Свободное место перед домиком было не более часовни, а у самой его стены растеклись вонючие лужи. Джослин с любопытством посмотрел на домик, потому что никогда еще не бывал подле него так близко. Прежде, обходя храм, он лишь бросал через дверь благосклонный взгляд во двор, и этого было достаточно; что ни говори, а двор и домик, хоть и принадлежали собору, были царством Пэнголла. Каждое утро тень домика ложилась на юго-восточное окно, подобно памятнику, выросшему вопреки воле строителя. А теперь сам домик был перед глазами Джослина, и снова то, что снаружи, соприкасалось с тем, что внутри. Домик прилепился к углу собора, словно выступ под карнизом старинного дома, где бесчисленные поколения ласточек и воробьев оставили свои следы и скелеты гнезд. Он притаился, смиренный и в то же время дерзостный; он был построен здесь без разрешения, и его молчаливо терпели, будто не замечая, потому что семья, которая жила в нем, была незаменима. Он закрывал контрфорс и половину окна. На стены его пошли каменные плиты, такие же серые и древние, как сам собор. В одном месте нелепо торчал надоконный желоб, хотя окна не было. С камнем соседствовали старые брусья, некогда обитые дранкой и оштукатуренные. А кое-где виднелись плоские тисненые кирпичи, гораздо древнее домика, да и собора, попавшие сюда из давно заброшенной гавани, на берег которой вот уже тысячу лет не ступала нога римлянина. Один скат кровли был из настоящего свинца, другой — из аспидных плиток, точно таких же, какими крыта кухня у викариальных певчих. Потом шла полоса тростника, но он стал таким трухлявым, что съежился и пророс травой. Одно окно было нарочно подогнано под квадрат великолепного цветного стекла; другое было узкое, забранное роговыми пластинками вместо стекол. За какие-нибудь полтора столетия это нелепое строение приобрело почтенный и дряхлый облик. Домик весь съежится, как тростник на крыше, его чужеродные части словно бы притерлись друг к друг, обрели вечный покой.

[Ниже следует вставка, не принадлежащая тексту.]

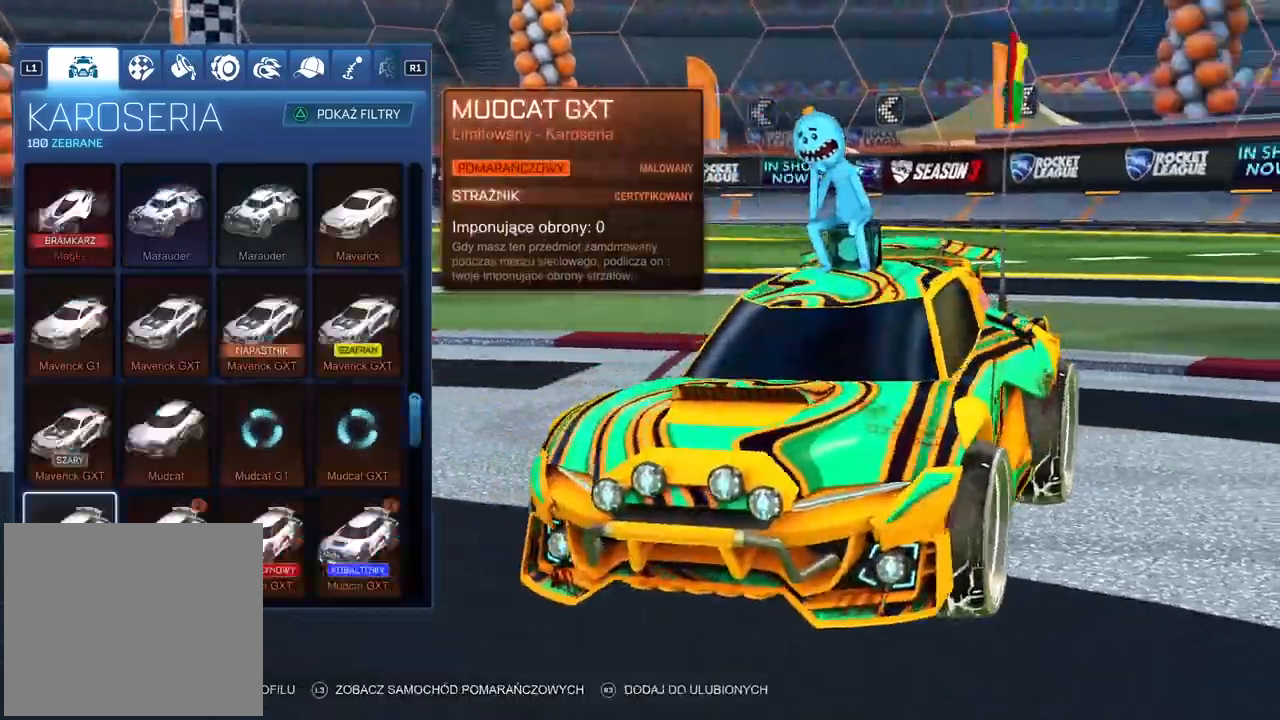
{"buttons": [], "left_stick": "center", "right_stick": "right", "events": []}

Джослин посмотрел на домик, покосился на кучи камней и бревен, обступивших его со всех сторон, — одна дерзость теснила другую.
— Вижу.
Едва он сказал это, в домике раздалось нежное пение. Гуди вышла из двери, увидела его, оборвала свою песенку, улыбнулась, посмотрела на него искоса и опростала деревянное ведро у стены собора. Она ушла в дом, и оттуда снова послышалось ее пение.
— Так вот, Пэнголл. Сейчас я отвечу тебе. Мы с тобой старые друзья, несмотря на разницу в положении, поэтому давай смотреть на вещи разумно. Они будут строить — тут и говорить не о чем. Скажи мне лучше, что тревожит тебя на самом деле.
Пэнголл поспешно отвернулся и поглядел на мастеровых, которые, насвистывая, резали стекло. Джослин наклонился к нему.
— Ты тревожишься за жену? Они работают слишком близко от нее?
— Нет, не в том дело.
Джослин подумал и понимающе кивнул. Потом продолжал мягко:
— Они смотрят на нее, как мужчины иной раз смотрят на улице вслед женщинам? Отпускают шуточки? Говорят непристойности?
— Нет.
— Так что же?
В лице Пэнголла не было злобы. Только растерянность и мольба.
— Уж если хотите знать, я скажу. Зачем они привязались ко мне? Один я здесь, что ли? Зачем они потешаются надо мной?
— Надо терпеть.
— Каждую минуту… Что бы я ни делал. Хохочут, орут. А стоит мне оглянуться…
— Сын мой, ты слишком обидчив. Надо смириться.
Пэнголл поднял к нему лицо.
— Но до каких же пор?
— Это тяжкое испытание для всех нас. Я знаю. Оно продлится два года.
Пэнголл со стоном закрыл глаза.
— Два года!
Джослин положил руку ему на плечо.
— Подумай сам, сын мой. Камни и бревна постепенно поднимутся вверх. У тебя под носом не вечно будут бить стекло. Возведут шпиль, и наш храм станет еще прекрасней.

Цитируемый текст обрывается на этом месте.